Cem dias de pandemia: qual o aprendizado, neste período, para a gestão hospitalar?
Por Risvaldo Varjão, diretor médico da Liga Álvaro Bahia Contra a Mortalidade Infantil
Passados cem dias desde que a Organização Mundial da Saúde (OMS) declarou a pandemia causada pela disseminação do novo corona vírus (Sars Cov-2) em todo o mundo, causando a COVID 19, a vida não foi mais a mesma: instituições de ensino, templos religiosos, empresas em geral, tudo de repente teve que se fechar para que se tentasse barrar o avanço rápido da doença. Entretanto, com tudo isso, os hospitais não podiam baixar as portas e apagar as luzes! Mais uma vez fomos convocados a travar uma guerra contra um inimigo invisível. E o que aprendemos nestes cem dias?
Lição 1: Tecnologia e Virtualização da Saúde
A primeira lição que gostaria de abordar é a capacidade de se reinventar em tempo recorde, nunca antes visto.

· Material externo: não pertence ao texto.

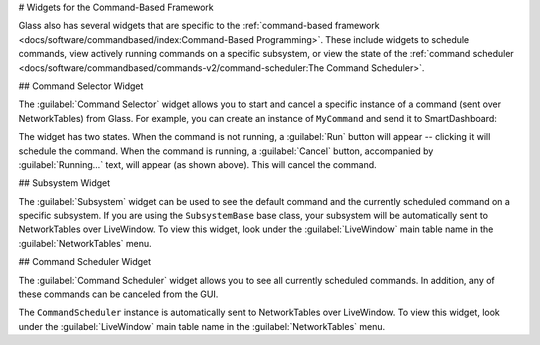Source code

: # Widgets for the Command-Based Framework

Glass also has several widgets that are specific to the :ref:`command-based framework <docs/software/commandbased/index:Command-Based Programming>`. These include widgets to schedule commands, view actively running commands on a specific subsystem, or view the state of the :ref:`command scheduler <docs/software/commandbased/commands-v2/command-scheduler:The Command Scheduler>`.

## Command Selector Widget

The :guilabel:`Command Selector`  widget allows you to start and cancel a specific instance of a command (sent over NetworkTables) from Glass. For example, you can create an instance of ``MyCommand`` and send it to SmartDashboard:

.. tab-set-code::
   ```java
   MyCommand command = new MyCommand(...);
   SmartDashboard.putData("My Command", command);
   ```

   ```c++
   #include <frc/smartdashboard/SmartDashboard.h>
   ...
   MyCommand command{...};
   frc::SmartDashboard::PutData("My Command", &command);
   ```

   ```python
   from wpilib import SmartDashboard
   command = MyCommand(...)
   SmartDashboard.putData("My Command", command)
   ```

.. image:: images/command-selector.png
   :alt: Command Selector widget showing that "MyCommand" is running with the option to cancel

The widget has two states. When the command is not running, a :guilabel:`Run` button will appear -- clicking it will schedule the command. When the command is running, a :guilabel:`Cancel` button, accompanied by :guilabel:`Running...` text, will appear (as shown above). This will cancel the command.

## Subsystem Widget

The :guilabel:`Subsystem` widget can be used to see the default command and the currently scheduled command on a specific subsystem. If you are using the ``SubsystemBase`` base class, your subsystem will be automatically sent to NetworkTables over LiveWindow. To view this widget, look under the :guilabel:`LiveWindow` main table name in the :guilabel:`NetworkTables` menu.

.. image:: images/subsystem.png
   :alt: Subsystem widget showing the state of "DriveSubsystem". Default Command: "DefaultDrive". Current Command: "DriveDistance"

## Command Scheduler Widget

The :guilabel:`Command Scheduler` widget allows you to see all currently scheduled commands. In addition, any of these commands can be canceled from the GUI.

.. image:: images/scheduler.png
   :alt: Scheduler widget. Scheduled commands are "DriveDistance" and "MyCommand". Both have the option to cancel.

The ``CommandScheduler`` instance is automatically sent to NetworkTables over LiveWindow. To view this widget, look under the :guilabel:`LiveWindow` main table name in the :guilabel:`NetworkTables` menu.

Assistimos uma queda livre de 80% da nossa demanda nos pronto-atendimentos pediátricos, mas será que as crianças não estão mais ficando doentes? Sabemos que o distanciamento social diminuiu a incidência de traumas e disseminação dos vírus já conhecidos e habituais, mas só restou apenas 20% das urgências e emergências? Certamente não! As crianças estão adoecendo em casa e seus familiares tem avaliado ser melhor não ir aos serviços de saúde para não exporem seus filhos e também não se exporem ao novo vírus que parou o mundo. Isto tem agravado a condição de saúde de muitas crianças, assim como de adultos, e retardado diagnósticos onde tempo é vida (oncológicos, por exemplo). Mas, nesta constatação, também podemos observar um ponto de disrupção ocasionado por algo que já se discutia há muito tempo – o uso da tecnologia para diminuir distâncias e ampliar o acesso aos serviços de saúde.
Com o decreto de permissão do uso de algumas modalidades de Telemedicina no país, essa prática apresentou uma rápida e grande expansão na prática médica diária. Toda resistência dos profissionais médicos teve que ser despida e transformada. Dia a dia os profissionais vão anunciando a disponibilização da prática de teleorientações, telemonitoramento e teleconsultas em seus canais de comunicação. Grandes empresas já têm 20% de sua demanda neste momento de crise proveniente deste método. As grandes operadoras de planos de saúde, que a cada dia investem mais em verticalização dos serviços, têm disponibilizado aos seus clientes diversos produtos via Telemedicina. É pouco provável que o uso desta prática seja abandonada no pós-pandemia, bem como sua regulação seja suspensa.
Ainda no campo da tecnologia, o que dizer da maciça disseminação do conhecimento globalizado através dos simpósios, seminários, congressos e bate-papos pela web que tem conectado pessoas do mundo todo de maneira muito mais assídua e com grande adesão. Não, não é algo novo! Mas também temos uma nova disrupção, pois as pessoas foram “obrigadas” a testar este modelo de transmissão do conhecimento e a aceitação tem sido excelente!
Nesta mesma linha, temos visto, cada dia mais, grandes empresas fechando escritórios presenciais e aderindo de forma definitiva ao famoso “home-office”. Nos hospitais, temos visto que a parte administrativa pode muito bem trabalhar neste modelo, com boa produtividade e segurança dos colaboradores. Setores como de contabilidade, financeiro, telemarketing, dentre outros operam suas atividades totalmente de maneira remota. E isto traz impacto direto no caixa das empresas. É menos energia elétrica, materiais de higiene e limpeza utilizados. Além da não necessidade de pagamento de vale transporte.
A invasão da tecnologia na área da saúde neste momento foi apenas catalisada. A inteligência artificial já se faz presente há algum tempo, mas só agora houve uma democratização do uso das ferramentas de tecnologia entre os profissionais da saúde. Pacientes que antes viajavam 200, 300, 400 km em busca de um atendimento médico especializado, hoje, conseguem, de sua casa, ter o contato com o serviço de saúde que ele precisa com segurança e alta taxa de assertividade.
É… com tudo isso, a pandemia veio mostrar que boa parte das coisas pode ser mediada pela tecnologia, mesmo na área da saúde, onde o contato na relação profissional-paciente é tão fundamental e constitui o melhor indicador de entrega de valor. A pandemia nos mostrou que o que não se pode mediar pela tecnologia é o estar junto de quem estimamos, sentindo o calor de um abraço e a leveza do tocar e ser tocado.